Smee argues that the Impressionist style was in part a reaction to the events of the Terrible Year. However, this is a contested claim. As Marjorie Heins points out in ArtNet:
[T]here’s no doubt that the war and the Commune left their mark on everybody in France, but as a matter of simple chronology, Impressionism did not begin, or result from, these events. It began in the late 1860s when Claude Monet, Auguste Renoir, and Camille Pissarro, working in towns and countryside just outside Paris, began deploying oil paint to capture the fleeting effects of outdoor life. (Marjorie Heins. “Here’s What Bothers Me About How ‘Paris in Ruins’ Rewrites Impressionist History.” ArtNet. 22 Nov 2024)
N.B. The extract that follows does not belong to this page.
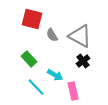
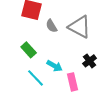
black cross: (83, 61) -> (90, 61), moved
She also identifies some other factual errors Smee makes in his account, such as when Degas first purchased Japanese prints. There are other small errors Smee makes in the text as well, such as French language mistakes and incorrect descriptions of Paris geography (Sèvres is downriver from Paris, not upriver, for example). These discrepancies suggest Paris in Ruins is best read as a popular biographical account of Berthe Morisot, Édouard Manet, and others in their circle during the Terrible Year, rather than as the definitive account of the development of the Impressionist style.
The Prologue uses a method common to popular historical writing. It opens with a punchy anecdote that introduces the upheaval of the Paris Commune, and establishes the imagery of Gambetta’s perspective on the French countryside from a balloon, which is returned to later in the text. This anecdote gives insight into the wider circle of which Berthe Morisot and Édouard Manet were part.
The opening anecdote also clarifies how the cultural establishment was connected to the political figures of the time. Smee describes a meeting between the legendary republican French writer Victor Hugo, author of The Hunchback of Notre-Dame, and the republican lawyer and politician Léon Gambetta. He notes that Gambetta was a longtime friend of Édouard and connected to Berthe’s family. This shows how small the circle these historical figures were in, reinforcing how politics and art overlapped at the time. The reveal that Paris in encircled by Prussian soldiers with “orders to shoot the balloons down” (7) in the two final paragraphs of the anecdote creates a sense of tension and underscores the stakes of the scene. It prompts the question of why those soldiers are there, which is answered in Part 2 of Paris in Ruins.